The Zero Theorem (2013) Regia di Terry Gilliam. Con Christoph Waltz, Melanie Thierry, Matt Damon, Tilda Swinton, Ben Whishaw, Peter Stormare. Durata: 107 minuti.
Tempo fa uno spot pubblicitario affermava che una telefonata poteva allungare la vita. Quello che lo spot però ometteva di dire era che, nell’attesa di una telefonata, la vita allungata potrebbe diventare infernale. È il caso di Qohen Leth (Christoph Waltz) genio dell’informatica che vive in una chiesa sconsacrata, in una Londra di un futuro non meglio precisato ma sicuramente distopico. Eccentrico e tendente all’isolamento, l’esistenza di Qohen è condizionata dall’attesa di una telefonata. Non una telefonata qualsiasi, ma quella che gli darà finalmente le risposte che aspetta da molto tempo, forse da sempre. Intanto, però, deve occuparsi di nuovo progetto affidatogli da Management (Matt Damon), The Zero Theorem. Anche in questo caso non si tratta di un progetto qualsiasi ma del Progetto: la soluzione del mistero sul senso della vita. Inevitabile che in una situazione di questo genere manchi un progressivo esaurimento nervoso: Qohen oltre ad essere schiacciato da queste pesantissime incombenze, deve gestire le incursioni della femme fatale Bainsley (Melanie Thierry) e di Bob (Lucas Hedges), figlio prodigio di Management.

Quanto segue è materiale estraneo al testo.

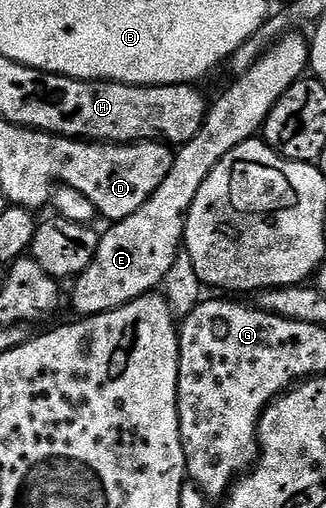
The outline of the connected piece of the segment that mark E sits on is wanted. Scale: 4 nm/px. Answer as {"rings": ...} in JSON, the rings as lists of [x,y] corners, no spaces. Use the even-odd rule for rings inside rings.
{"rings":[[[302,32],[288,33],[267,48],[262,58],[256,60],[252,68],[248,68],[248,72],[237,75],[233,79],[234,83],[215,102],[213,99],[212,105],[206,111],[206,119],[200,132],[196,132],[192,140],[177,147],[174,163],[164,184],[160,184],[160,188],[156,188],[156,192],[152,192],[150,199],[139,210],[132,212],[132,216],[113,223],[109,227],[111,230],[99,237],[96,256],[92,264],[88,264],[85,272],[79,274],[73,283],[73,286],[75,285],[74,306],[79,310],[77,312],[79,315],[89,316],[115,310],[118,306],[128,304],[140,296],[157,291],[163,285],[165,277],[168,276],[168,270],[172,268],[178,252],[183,249],[186,217],[192,208],[192,200],[196,200],[196,192],[200,192],[200,184],[208,180],[212,168],[216,168],[216,164],[220,164],[220,160],[224,160],[224,156],[228,156],[232,148],[244,144],[250,138],[259,137],[272,108],[276,108],[280,96],[284,96],[284,92],[288,92],[288,88],[292,88],[292,84],[296,84],[299,78],[307,73],[309,65],[310,43],[307,35]]]}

Dov’è il confine fra la realtà e l’immaginazione? Dov’è il confine fra la normalità e l’alienazione? Difficile, se non impossibile dare una risposta ma proprio su questi confini più simbolici che fattuali, Terry Gillian, ci ci ambienta un film: “The zero Theorem – tutto è vanità”. Dichiariamo subito che non siamo sui livelli artistici di “Brazil” ma nella sua evoluzione più contemporanea e forse, per questo, meno suggestiva: purtroppo siamo già ben avviati verso l’alienazione e siamo già molto virtuali. Il discorso di Gilliam sullo sbando dell’umanità prosegue con il suo incedere fatto di immagini evocative, di scene dal forte impatto visivo a scapito di un più tradizionale e lineare processo narrativo. “The zero Theorem” non è un film ad alta fruibilità, bisogna lasciarsi andare e farsi cullare dalle increspature del flusso creativo che permea tutto il film. Ogni tanto ci si perde in qualche ristagno, più di frequente si ammirano sogni tramutarsi in incubi e viceversa.